Dr. Hudalla said the long-term effects of consuming these synthetic compounds remain unknown. “If they cause cancer, we don’t know. If they cause birth defects, we don’t know. These have not been studied in rats or mice. We don’t have names for them,” he said. In addition to unknown contaminants in some products, many also contain up to 10 times more of the intoxicating compounds than what the package claims, Virginia Commonwealth University found.

 With a little forethought they could have broken the CSA and Schedule 1, forcing the feds to DEschedule and turn that hassle over to the states and not even get the federal TTB to collect tax since it is USDA purview, unlike the MORE Act. They would have been acknowledged as a hero to the 92% of citizens opposed to pot laws, and that would have been reflected in sales. Engaging American instead of foreign farmers would have been the cherry on top, cementing their saintly status for all time.

 Just another missed opportunity for hemp and after the dust settles, grain/fiber will never be the same.

But there’s a huge lesson to be learned from all this: either regulate marijuana like hemp or regulate hemp like marijuana. In the legal marijuana industry, fraud is open, rampant, and notorious. Everyone knows steps are undertaken to obtain fraudulent THC values. It’s a flagrant assault upon the health of the consumer/patient and the public, and regulators just don’t care.

Contrast that to the hemp industry: a law enforcement officer collects the sample by selecting just the top few inches of the dankest flowers in the field he can find, maintains a legal chain of custody to the lab, and the DEA-certified state-run lab (not a private one) does the testing. All that security protocol is just in case the sample might be only 0.01% THC over the limit.
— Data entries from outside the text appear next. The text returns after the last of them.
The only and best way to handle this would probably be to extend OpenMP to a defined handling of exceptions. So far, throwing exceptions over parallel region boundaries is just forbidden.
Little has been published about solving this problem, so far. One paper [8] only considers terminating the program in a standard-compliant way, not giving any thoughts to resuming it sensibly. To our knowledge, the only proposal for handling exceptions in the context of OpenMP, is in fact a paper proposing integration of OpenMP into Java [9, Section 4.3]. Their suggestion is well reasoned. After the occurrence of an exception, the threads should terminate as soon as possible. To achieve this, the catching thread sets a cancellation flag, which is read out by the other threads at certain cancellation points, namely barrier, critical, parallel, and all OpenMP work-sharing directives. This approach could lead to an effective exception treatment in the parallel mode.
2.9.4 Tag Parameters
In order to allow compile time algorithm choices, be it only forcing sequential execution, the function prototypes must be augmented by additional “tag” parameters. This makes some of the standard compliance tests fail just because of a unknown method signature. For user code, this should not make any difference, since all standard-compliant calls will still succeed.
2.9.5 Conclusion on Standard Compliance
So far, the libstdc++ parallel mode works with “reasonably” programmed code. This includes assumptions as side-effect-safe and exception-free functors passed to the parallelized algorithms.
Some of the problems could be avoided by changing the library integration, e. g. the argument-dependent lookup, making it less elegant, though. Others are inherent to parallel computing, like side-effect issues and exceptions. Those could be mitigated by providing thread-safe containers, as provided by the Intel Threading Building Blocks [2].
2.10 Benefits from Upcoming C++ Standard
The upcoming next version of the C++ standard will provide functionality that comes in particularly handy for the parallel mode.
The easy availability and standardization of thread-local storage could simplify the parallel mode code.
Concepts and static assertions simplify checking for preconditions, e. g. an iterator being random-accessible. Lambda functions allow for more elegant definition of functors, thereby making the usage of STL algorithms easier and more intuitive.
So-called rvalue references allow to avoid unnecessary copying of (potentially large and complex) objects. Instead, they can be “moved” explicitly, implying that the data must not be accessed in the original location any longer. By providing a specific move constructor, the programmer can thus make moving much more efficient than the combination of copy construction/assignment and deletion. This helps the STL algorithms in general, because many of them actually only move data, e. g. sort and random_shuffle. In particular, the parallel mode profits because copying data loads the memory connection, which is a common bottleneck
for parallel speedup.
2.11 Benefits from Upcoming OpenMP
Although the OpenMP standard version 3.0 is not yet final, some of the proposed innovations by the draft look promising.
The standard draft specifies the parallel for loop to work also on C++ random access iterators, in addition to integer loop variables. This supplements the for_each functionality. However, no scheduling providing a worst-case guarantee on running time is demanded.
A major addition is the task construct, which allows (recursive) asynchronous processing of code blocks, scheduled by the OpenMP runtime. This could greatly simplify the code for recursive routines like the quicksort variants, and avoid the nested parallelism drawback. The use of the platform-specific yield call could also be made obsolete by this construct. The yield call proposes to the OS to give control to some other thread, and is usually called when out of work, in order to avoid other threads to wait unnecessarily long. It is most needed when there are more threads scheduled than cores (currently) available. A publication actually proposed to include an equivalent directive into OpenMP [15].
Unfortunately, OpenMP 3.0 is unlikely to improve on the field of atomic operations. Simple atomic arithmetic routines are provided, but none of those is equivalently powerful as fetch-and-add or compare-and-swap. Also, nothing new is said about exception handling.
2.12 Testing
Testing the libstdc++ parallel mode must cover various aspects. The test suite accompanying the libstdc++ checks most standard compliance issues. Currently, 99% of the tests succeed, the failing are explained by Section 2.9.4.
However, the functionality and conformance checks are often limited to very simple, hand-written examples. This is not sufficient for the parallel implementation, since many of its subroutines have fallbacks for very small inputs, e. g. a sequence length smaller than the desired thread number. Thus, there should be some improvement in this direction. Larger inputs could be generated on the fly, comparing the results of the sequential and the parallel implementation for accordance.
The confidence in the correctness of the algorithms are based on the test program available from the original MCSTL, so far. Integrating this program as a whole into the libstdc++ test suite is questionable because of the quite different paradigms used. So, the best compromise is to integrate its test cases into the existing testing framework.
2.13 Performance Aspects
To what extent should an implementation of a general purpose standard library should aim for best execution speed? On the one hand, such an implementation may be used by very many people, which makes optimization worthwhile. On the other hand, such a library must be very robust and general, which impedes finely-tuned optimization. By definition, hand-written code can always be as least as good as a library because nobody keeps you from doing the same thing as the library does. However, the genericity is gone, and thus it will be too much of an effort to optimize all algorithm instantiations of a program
However, marijuana can be up to 30% THC, plus the higher CBD content in hemp makes it unsuitable for a “high.”

Yet this rigorous protocol exists for a miniscule 0.3% THC Cannabis market but not a massive 30% THC Cannabis market bigger than the NFL. That anything-goes marijuana protocol is designed to facilitate fraud. It’s even more insulting for consumers, as their taxes directly fund the regulatory program enabling this ongoing deception betraying the public trust it was paid to prevent. It’s a twisted reality and descheduling will be the chance to fix it.

FDA was started in part to stop popular and efficacious Cannabis medicines dispensed by pharmacists and made by some of today’s drug companies. It doesn’t do plants or multi-molecule meds. Heck, it can’t even figure out CBD after ten years of commerce. It’s a can of worms they’ll avoid as long as possible, perhaps with a new Office of Cannabis.

That will be how THC saves CBD, by forcing FDA to finally do the Right Thing with the plant.

If the federal is involved in production at all, it should be USDA. If the federal is involved in products from those plants, it should be FDA, which includes foods and botanicals as gray-market drug delivery systems (“Dietary Supplements”). Congress exempted alcohol and cigarettes from FDA regulation, it should do the same with Cannabis and leave it to the states to regulate as is the current case in 47 states (including CBD-only). And if you aren’t buying or selling interstate then the federal shouldn’t be involved at all, thanks to the Tenth Amendment.

We tell them we want to feed and clothe people so they legalize and then we end up making bathtub THC for vape pens to be sold to teens in southern states.  Can we just get back to feeding and clothing people now?